Last March, Vice President Pence announced an ambitious goal to return astronauts to the Lunar surface in five years. I, along with several of my colleagues on the committee, offered strong support of this goal. NASA subsequently named this effort the Artemis program and we have seen tremendous progress from NASA toward this goal in the ten months since this announcement.
During the drafting of this bill, I made clear my top priority is to ensure that this committee supports the Artemis program and that nothing in this legislation would be a roadblock to NASA putting astronauts on the moon by 2024. I would not have joined this bill as a cosponsor if I believed it inhibited NASA’s efforts to achieve this goal. Rather, I believe this bill provides NASA the authorities necessary to achieve this goal and continue progress toward the long-term goal of sending humans to Mars.

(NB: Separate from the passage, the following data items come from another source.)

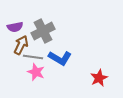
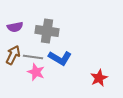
gray cross: moved 4 px right; rotated 35 degrees clockwise
brown arrow: moved 8 px left, 10 px down
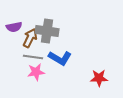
purple semicircle: moved 1 px left
brown arrow: moved 17 px right, 17 px up
pink star: rotated 30 degrees counterclockwise
red star: rotated 24 degrees clockwise
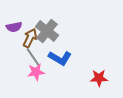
gray cross: rotated 30 degrees clockwise
gray line: rotated 48 degrees clockwise
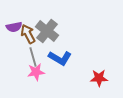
brown arrow: moved 2 px left, 4 px up; rotated 54 degrees counterclockwise
gray line: rotated 18 degrees clockwise
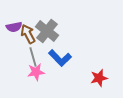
blue L-shape: rotated 15 degrees clockwise
red star: rotated 12 degrees counterclockwise
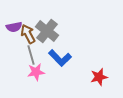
gray line: moved 2 px left, 2 px up
red star: moved 1 px up
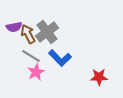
gray cross: moved 1 px down; rotated 15 degrees clockwise
gray line: moved 1 px down; rotated 42 degrees counterclockwise
pink star: rotated 18 degrees counterclockwise
red star: rotated 12 degrees clockwise
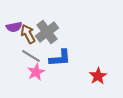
blue L-shape: rotated 50 degrees counterclockwise
red star: moved 1 px left, 1 px up; rotated 30 degrees counterclockwise
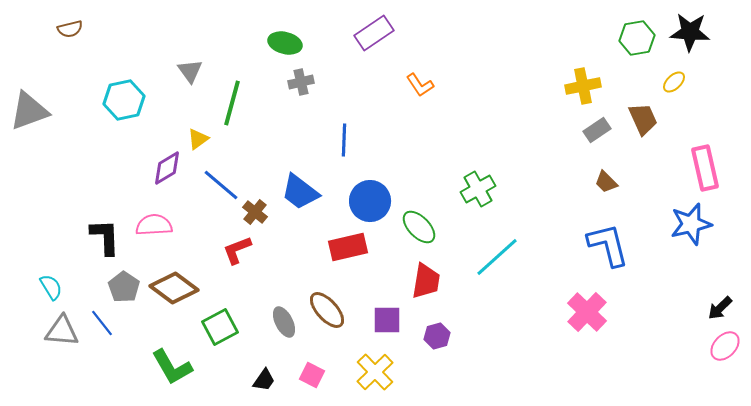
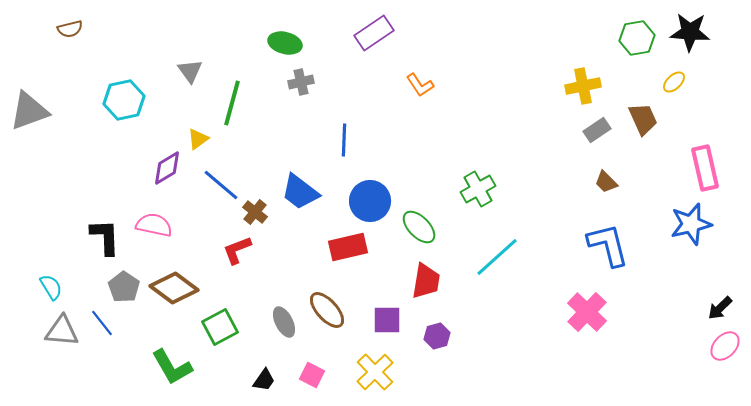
pink semicircle at (154, 225): rotated 15 degrees clockwise
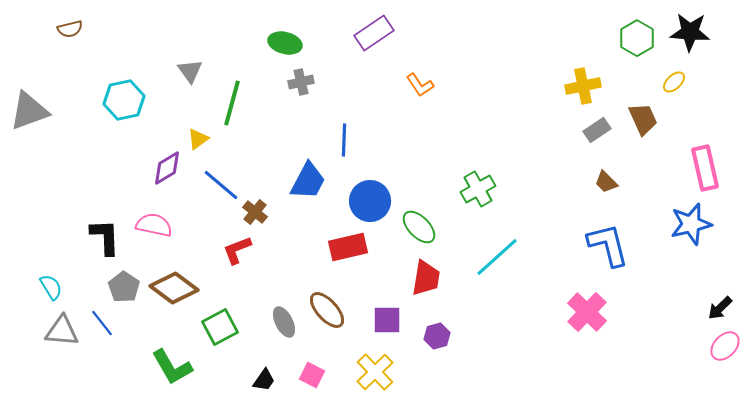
green hexagon at (637, 38): rotated 20 degrees counterclockwise
blue trapezoid at (300, 192): moved 8 px right, 11 px up; rotated 99 degrees counterclockwise
red trapezoid at (426, 281): moved 3 px up
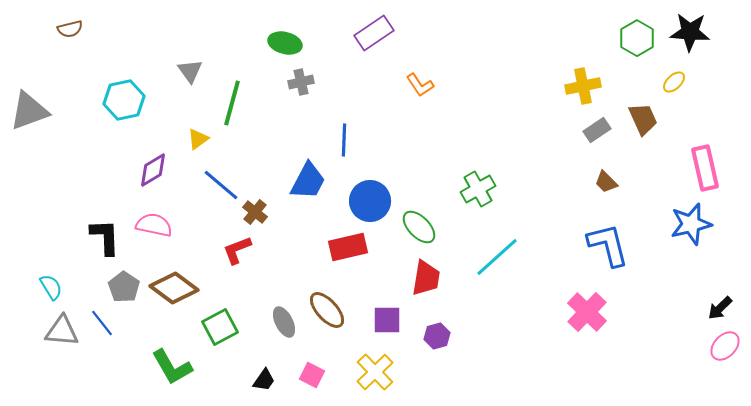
purple diamond at (167, 168): moved 14 px left, 2 px down
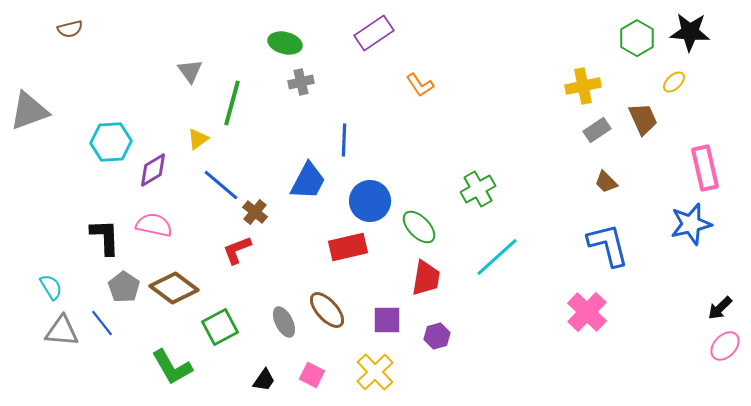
cyan hexagon at (124, 100): moved 13 px left, 42 px down; rotated 9 degrees clockwise
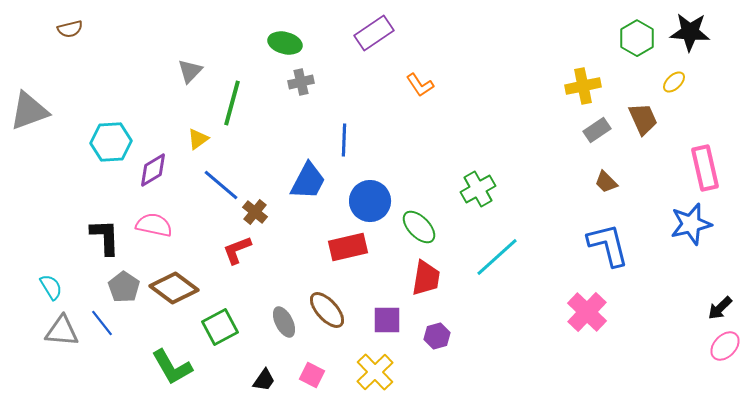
gray triangle at (190, 71): rotated 20 degrees clockwise
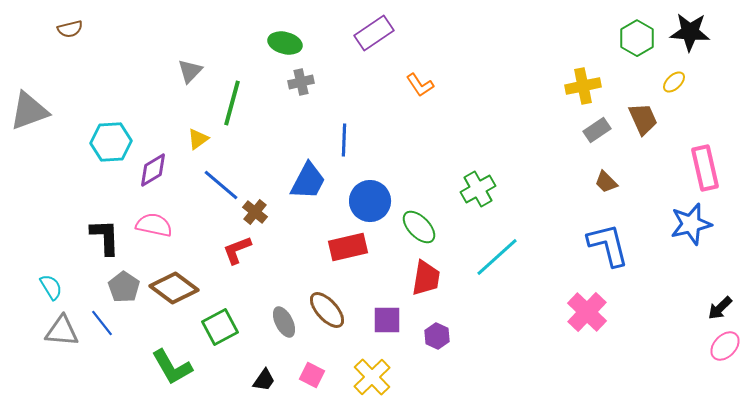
purple hexagon at (437, 336): rotated 20 degrees counterclockwise
yellow cross at (375, 372): moved 3 px left, 5 px down
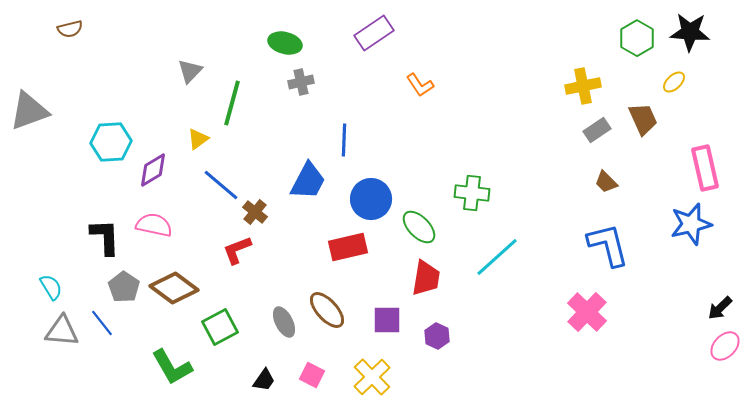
green cross at (478, 189): moved 6 px left, 4 px down; rotated 36 degrees clockwise
blue circle at (370, 201): moved 1 px right, 2 px up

This bill provides the infrastructure necessary to achieve the Vice President’s goals by maintaining strong support for the Space Launch System and the Orion crew module. The bill authorizes the gateway, which would be known as the Gateway to Mars under this bill. The bill also establishes a Moon to Mars program office, which will allow NASA to better coordinate its efforts to send astronauts beyond low earth orbit.
While the bill’s human exploration provisions receive the majority of attention, it is important to remember that NASA has a broad mission and this bill provides tools and authorities to carry out this mission. This bill authorizes important science missions and instruments to explore the solar system and answer fundamental questions about the universe. The legislation directs NASA’s research efforts to help create safer, faster commercial air travel across the country. This bill also directs the National Space Council to prepare a report on China’s space capabilities and recommend a strategy to Congress on how best to maintain U.S. leadership in space exploration.
The bill before us is not the NASA authorization the Republicans on the committee would have offered if we were in the majority. However, I recognize that we are in the minority and the legislative process offers opportunities to improve the legislation.
In the days since this bill’s introduction, I have heard from a wide range of advocates representing all aspects of space exploration both praising and raising concerns about the bill. I want to assure them I intend to continue working to ensure that the House-authored NASA authorization bill is the best product we can put forward that balances NASA’s priorities and resources.
Thank you, Chairwoman Horn. I yield back.